The news came at the end of the day. It was a good day, as far as days go for me. It wasn’t expected, though I’ve feared it for some time.
“She isn’t doing well,” the words told me. “She may not last the month.”
Fifteen years. That is what I have been thinking.
My husband asked, “are you thinking of flying out there?”
I wasn’t thinking of anything, I told him – but it is not what I meant. The words wouldn’t come.
Fifteen years. I could have had fifteen years more with her if I hadn’t been so stupid. I am supposed to go back now? At the end of all things? How will that help her now?
I have no job. No money. She is so far away, and it’s my fault. And I hate myself for it.
I really do hate myself for that decision that took me away so long ago. And it is all good and fine (and even true) to say that I wouldn’t have met my husband… my lost children… all the experience that came from moving here – but I wouldn’t have known that. I wouldn’t have missed them from that end.
But here I am, fifteen years later, and my Grandma is dying. And it hurts! It hurts so bad I cannot express it. Not even so much because I can’t get there now – but more that I can’t get back to then.
I miss my Grandma. I miss my Mom, and my brother(s), and my aunts and uncles and cousins…
And what is true for her, is really true for all of them. I’ve lost fifteen years with them, and maybe forever more, and it breaks me, and it’s my fault!
And I want to bang my head against a wall, again and again… so stupid! How could I have been so stupid?
I ran. All those days ago, I ran, and I lost them all… But I ran, because I felt like a failure – and now on this end of it, it seems so much the same.
I can see a great big, red, letter F with a circle around it on my forehead, for all the world to know.
A failure for staying, a failure for running, a failure for not being able to get back… and I can’t go back. I know that.

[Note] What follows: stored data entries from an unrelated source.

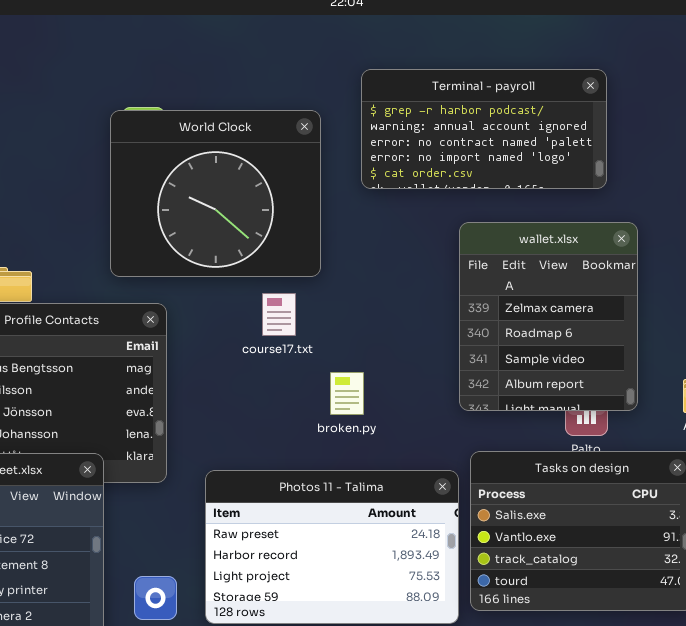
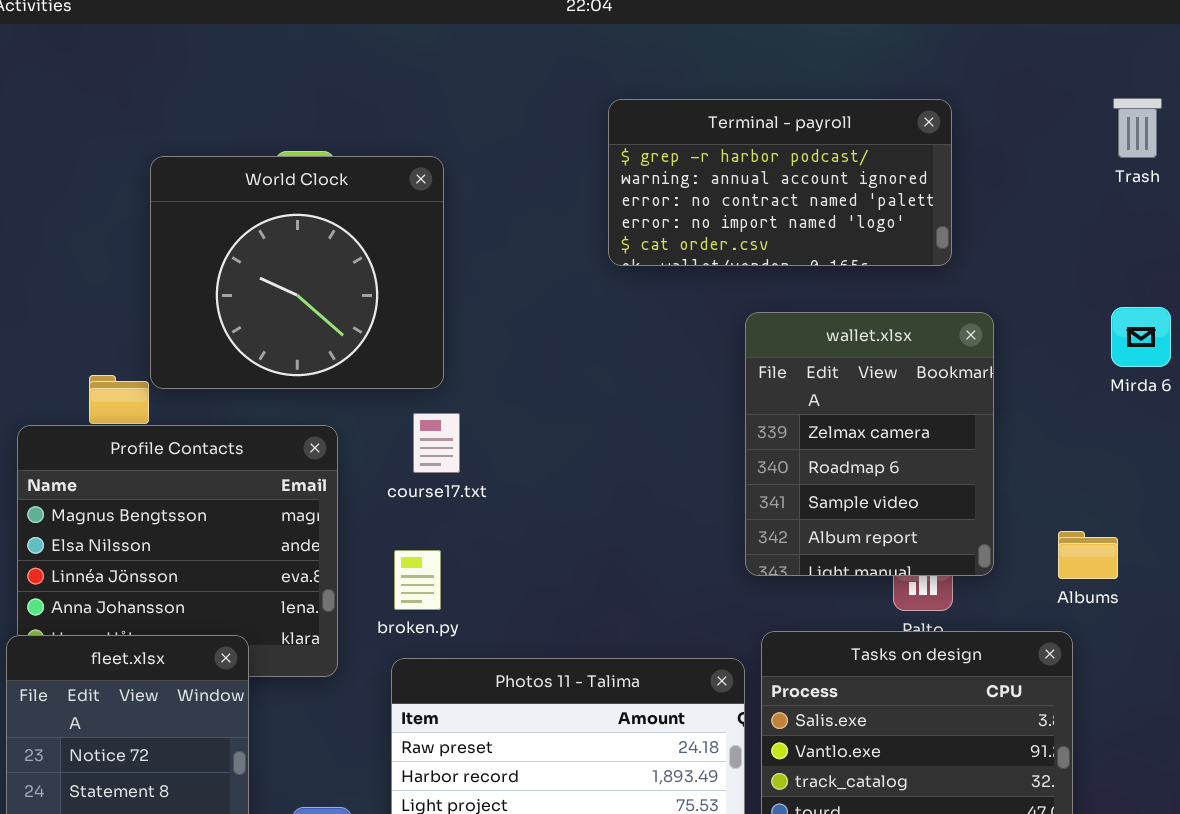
World Clock: [110,110,321,277] -> [150,156,444,389], moved
course17.txt: [262,293,296,336] -> [413,413,460,473], moved
broken.py: [330,372,364,415] -> [394,550,441,610], moved

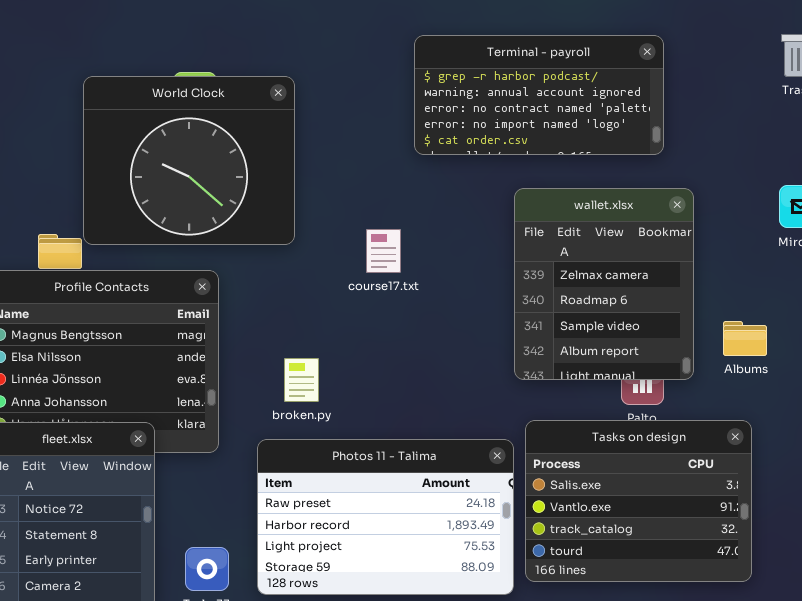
course17.txt: [413,413,460,473] -> [366,229,401,273], moved
Albums: [1058,531,1118,579] -> [723,321,767,356], moved
broken.py: [394,550,441,610] -> [284,358,319,402], moved

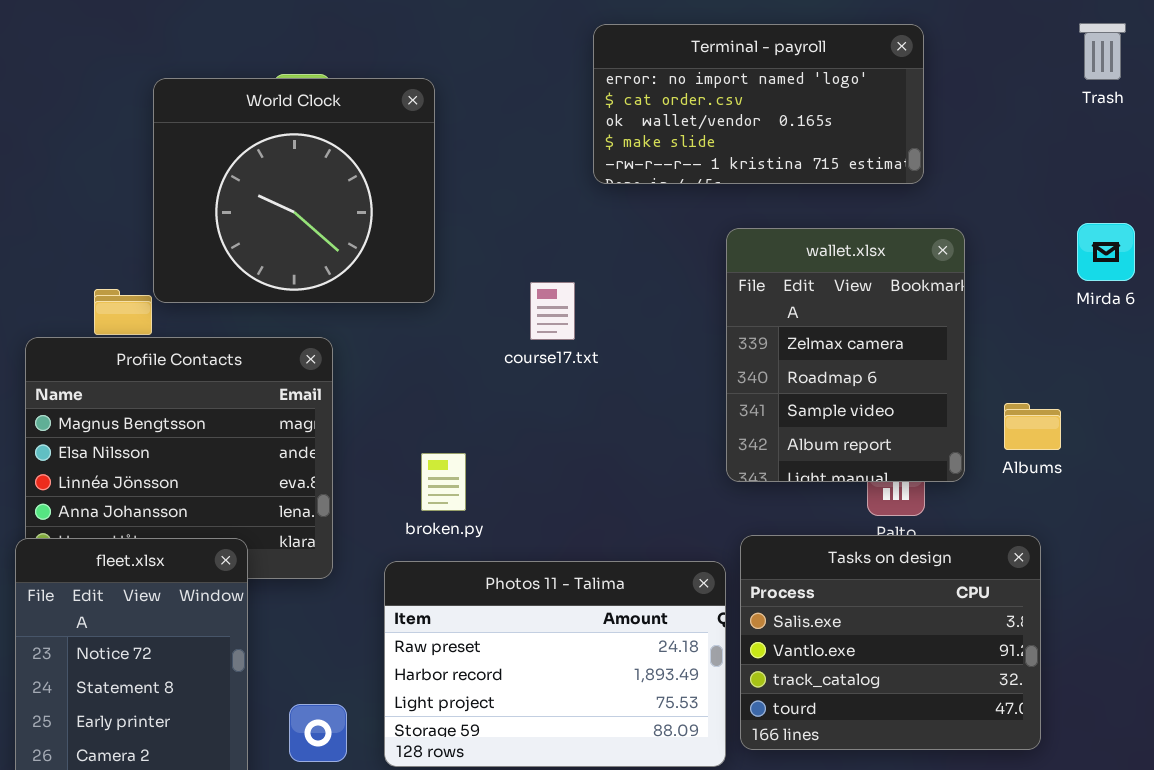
Terminal - payroll: [414,35,664,155] -> [593,24,924,184], scrolled down 3 rows

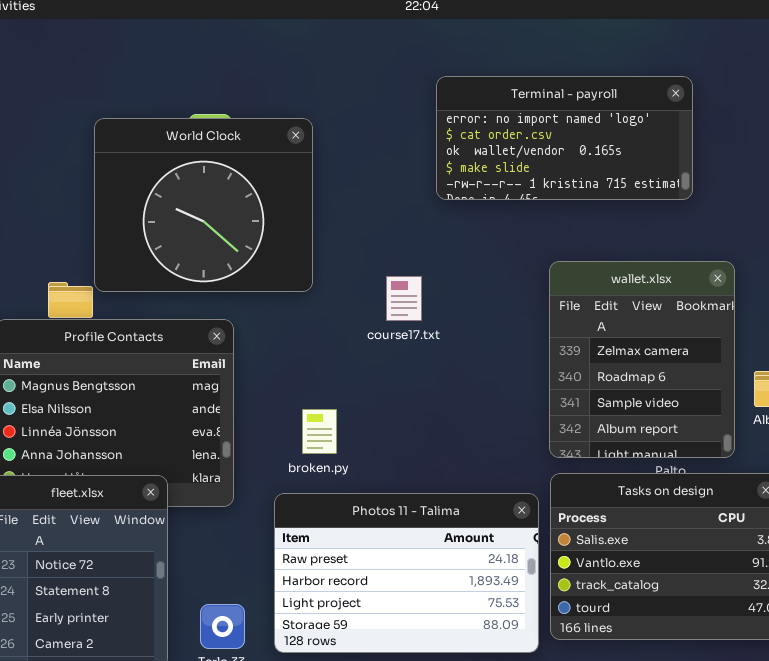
wallet.xlsx: [726,228,965,482] -> [549,261,735,458], moved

If I could go back, I could fix it all, maybe, but I can’t go back, and so have to live with those decisions I made all those years ago, and now she may be dying – and what can I do?
I want those years back – all those years. Not because they were good – they weren’t – but because I need to do better. I want to do better. I have to do better – and not lose all those… I lost everything.
I am sure some good things came – my husband, my dog, my faith – of moving here, but that doesn’t take away what was lost, and what was lost comes to me tonight, and breaks me.
Fifteen years. I can’t even express it. I can only weep, alone in this room, knowing once more that what was lost is not coming back, and I am full of pain and regret over it.